Originally Posted by *Aka mommy* 
Im contemplating cutting milk out for the rest of the winter to see if that boosts her immune system.

This has been a huge help for my 4yo DS. He's not technically allergic, but when he was eating dairy (started around 2 1/2, though I always consumed it so he got it in my milk from birth), he was one of those faucet-nosed kids. He would sneeze and my big kids would all holler, "C. exploded!" And of course, the snottier he was, the more his asthma flared. That said, we've had a lousy couple of months, with two major flares, symptoms almost every single day, and one bronchitis, but before October, he hadn't had any asthma symptoms in 5-6 months!

I wish I knew more about how to treat asthma more naturally. We've made all the changes to our house that we can, what with cutting down on dust, elminating molds, etc. Fortunately, DS is a great little eater so I try to optimize his immunity with good foods. Other than that, I don't know. I hate depending on all these drugs, too. I keep all of DS's meds in a bowl in the kitchen cabinet and it depresses me to see all of it, as many drugs as my elderly grandma takes! He gets Flovent and Zyrtec daily, albuterol as needed via neb or inhaler (several times a day, lately), and of course the dreaded prednisone to knock back a flare. He's working his way through a course of antibiotics right now, too. Yuck! Beats the heck out of being unable to breathe, but I know it's not good for him. My midwife is an herbalist who also has asthma herself and I think my next step should be to call her to see what more we can do. It would be a dream if we could reduce these meds. In addition to the risks of the medicine, he's already a wild man and steroids leave him climbing the walls, he's so hyper. If you find anything interesting in your searching, will you PM the links to me?

Good luck.


----------



## 3_opihi (Jan 10, 2003)

Uptown - have you had him see an allergist?
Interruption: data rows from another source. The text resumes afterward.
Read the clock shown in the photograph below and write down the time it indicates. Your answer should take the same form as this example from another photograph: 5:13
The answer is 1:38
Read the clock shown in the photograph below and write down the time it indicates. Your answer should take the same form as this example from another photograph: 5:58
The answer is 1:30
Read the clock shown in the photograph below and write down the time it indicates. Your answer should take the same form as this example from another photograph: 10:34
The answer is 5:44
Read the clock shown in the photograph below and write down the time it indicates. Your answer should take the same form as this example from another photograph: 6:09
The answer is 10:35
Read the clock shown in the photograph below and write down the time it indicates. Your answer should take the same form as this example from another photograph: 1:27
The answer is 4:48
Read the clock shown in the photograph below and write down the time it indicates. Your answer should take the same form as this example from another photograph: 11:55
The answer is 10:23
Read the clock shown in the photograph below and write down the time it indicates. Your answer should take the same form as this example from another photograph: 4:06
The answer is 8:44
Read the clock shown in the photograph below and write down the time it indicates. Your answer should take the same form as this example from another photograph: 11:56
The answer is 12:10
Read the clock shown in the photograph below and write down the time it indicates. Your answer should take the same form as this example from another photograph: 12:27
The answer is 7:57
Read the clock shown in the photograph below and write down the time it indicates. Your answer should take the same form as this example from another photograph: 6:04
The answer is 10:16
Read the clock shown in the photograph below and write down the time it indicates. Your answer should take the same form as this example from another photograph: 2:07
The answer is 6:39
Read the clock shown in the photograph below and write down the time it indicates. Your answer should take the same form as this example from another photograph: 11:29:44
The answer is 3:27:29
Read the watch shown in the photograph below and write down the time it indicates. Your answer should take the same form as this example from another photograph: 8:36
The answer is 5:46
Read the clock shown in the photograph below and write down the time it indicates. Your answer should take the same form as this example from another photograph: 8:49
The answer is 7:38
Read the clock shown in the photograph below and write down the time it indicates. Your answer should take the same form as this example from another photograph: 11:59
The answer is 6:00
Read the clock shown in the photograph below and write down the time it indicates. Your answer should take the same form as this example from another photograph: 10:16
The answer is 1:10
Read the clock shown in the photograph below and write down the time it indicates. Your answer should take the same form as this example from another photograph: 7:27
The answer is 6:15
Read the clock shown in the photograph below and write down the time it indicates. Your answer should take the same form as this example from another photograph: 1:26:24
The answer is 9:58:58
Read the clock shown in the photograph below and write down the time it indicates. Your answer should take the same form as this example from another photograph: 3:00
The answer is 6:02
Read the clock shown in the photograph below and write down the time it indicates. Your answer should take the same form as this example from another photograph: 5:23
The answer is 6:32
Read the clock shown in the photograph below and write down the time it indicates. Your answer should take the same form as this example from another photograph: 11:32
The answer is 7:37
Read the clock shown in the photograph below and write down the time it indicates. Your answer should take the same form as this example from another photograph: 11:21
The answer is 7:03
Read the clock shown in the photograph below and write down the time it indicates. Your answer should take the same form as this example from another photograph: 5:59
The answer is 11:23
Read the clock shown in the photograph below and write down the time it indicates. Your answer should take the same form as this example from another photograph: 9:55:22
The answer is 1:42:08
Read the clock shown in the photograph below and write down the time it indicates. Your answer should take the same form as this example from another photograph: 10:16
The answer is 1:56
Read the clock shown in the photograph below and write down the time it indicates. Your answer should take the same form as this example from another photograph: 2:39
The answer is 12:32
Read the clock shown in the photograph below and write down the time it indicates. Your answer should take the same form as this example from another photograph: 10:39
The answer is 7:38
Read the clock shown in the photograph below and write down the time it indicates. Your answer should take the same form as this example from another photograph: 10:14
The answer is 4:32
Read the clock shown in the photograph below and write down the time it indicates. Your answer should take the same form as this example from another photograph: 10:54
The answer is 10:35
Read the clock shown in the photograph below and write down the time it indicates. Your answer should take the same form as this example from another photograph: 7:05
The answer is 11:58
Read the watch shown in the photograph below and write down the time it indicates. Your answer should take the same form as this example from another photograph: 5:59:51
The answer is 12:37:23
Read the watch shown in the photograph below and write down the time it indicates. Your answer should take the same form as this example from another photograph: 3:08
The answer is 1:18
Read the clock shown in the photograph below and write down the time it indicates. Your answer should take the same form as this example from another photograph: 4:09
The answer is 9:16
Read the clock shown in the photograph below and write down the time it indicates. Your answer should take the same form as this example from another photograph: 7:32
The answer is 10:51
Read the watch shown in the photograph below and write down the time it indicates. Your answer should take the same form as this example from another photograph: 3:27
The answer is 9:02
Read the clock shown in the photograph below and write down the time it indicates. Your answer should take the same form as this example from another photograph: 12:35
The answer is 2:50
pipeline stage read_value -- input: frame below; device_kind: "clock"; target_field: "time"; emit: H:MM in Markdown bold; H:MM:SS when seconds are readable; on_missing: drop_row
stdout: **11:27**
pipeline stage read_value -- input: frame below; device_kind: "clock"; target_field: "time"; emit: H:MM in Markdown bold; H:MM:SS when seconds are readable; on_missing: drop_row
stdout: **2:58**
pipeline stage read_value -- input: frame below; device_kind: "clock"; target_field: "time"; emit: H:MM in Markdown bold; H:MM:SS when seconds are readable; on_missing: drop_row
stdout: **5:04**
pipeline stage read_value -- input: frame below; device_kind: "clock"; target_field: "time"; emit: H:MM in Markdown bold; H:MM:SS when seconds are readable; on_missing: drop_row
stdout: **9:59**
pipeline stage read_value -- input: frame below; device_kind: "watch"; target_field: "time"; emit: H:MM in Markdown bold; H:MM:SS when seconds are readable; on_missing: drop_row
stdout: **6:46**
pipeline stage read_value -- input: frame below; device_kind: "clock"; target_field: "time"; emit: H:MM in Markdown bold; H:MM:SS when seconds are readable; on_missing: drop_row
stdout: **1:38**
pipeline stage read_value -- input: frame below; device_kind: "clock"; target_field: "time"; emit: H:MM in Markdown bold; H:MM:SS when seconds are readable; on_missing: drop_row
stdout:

There really is no reason for him to be taking something as strong as prednisone unless he has the worst, most severe form of asthma...unless you were actually referring to pulmicort, which is the inhaled steroid and isn't nearly as strong as oral prednisone and isn't systemic. Anway, I would really urge you to get a second opinion on that.

My 7yo has pre lupus symptoms and he's only been on oral pred a few times and only then when it's a quality of life vs. risk scenario. And then it's only for short courses, like 3 days or something. It just has such horrible side effects. It breaks my heart to see little kids on it.

Anyway, if it's his nose that's causing it, you might want to see an allergist about getting him on something like Singulair, which is specifically for nasal inflammation...so much safer than the other stuff and actually helps with the root cause vs. just treating the symptoms.


----------



## serenetabbie (Jan 13, 2002)

I am sorry you are having a hard time lately AKA Mommy. This time of year, with it's closed up rooms, stress and close contact with a lot of other people can lead to illness and asthma (or asthma like) flare ups







I am sure you knew that though!

My DD was also diagnosed at a very young age with severe asthma and allergies. She is 5 now. DS, now 8, has recently been diagnosed with a "signifigant" allergy to dust, birch, molds and mildew (but no asthma! yay!). Since I was already taking steps for DD's allergies & asthma, I just had to add a few extra things to my weekly cleaning schedule... and make sure to keep DS from jumping in any more piles of leaves







:

Cutting out milk is always a good idea, since it promotes mucous production.
We noticed a very big difference in just switching from "regular" milk to organic when ever we can afford it. I am not sure why, but the organic milk seems to be easier for everyone here to handle. Plus it tastes so much better!

To us, it was a HUGE help taking the kids to both a pediatric allergist and a pulmonary specialist. Our allergist provided us with a ton of written information on natural allergy and asthma trigger controls... all mentioned in previous posts. To know exactly what it is I need to do to help my kids is invaluable.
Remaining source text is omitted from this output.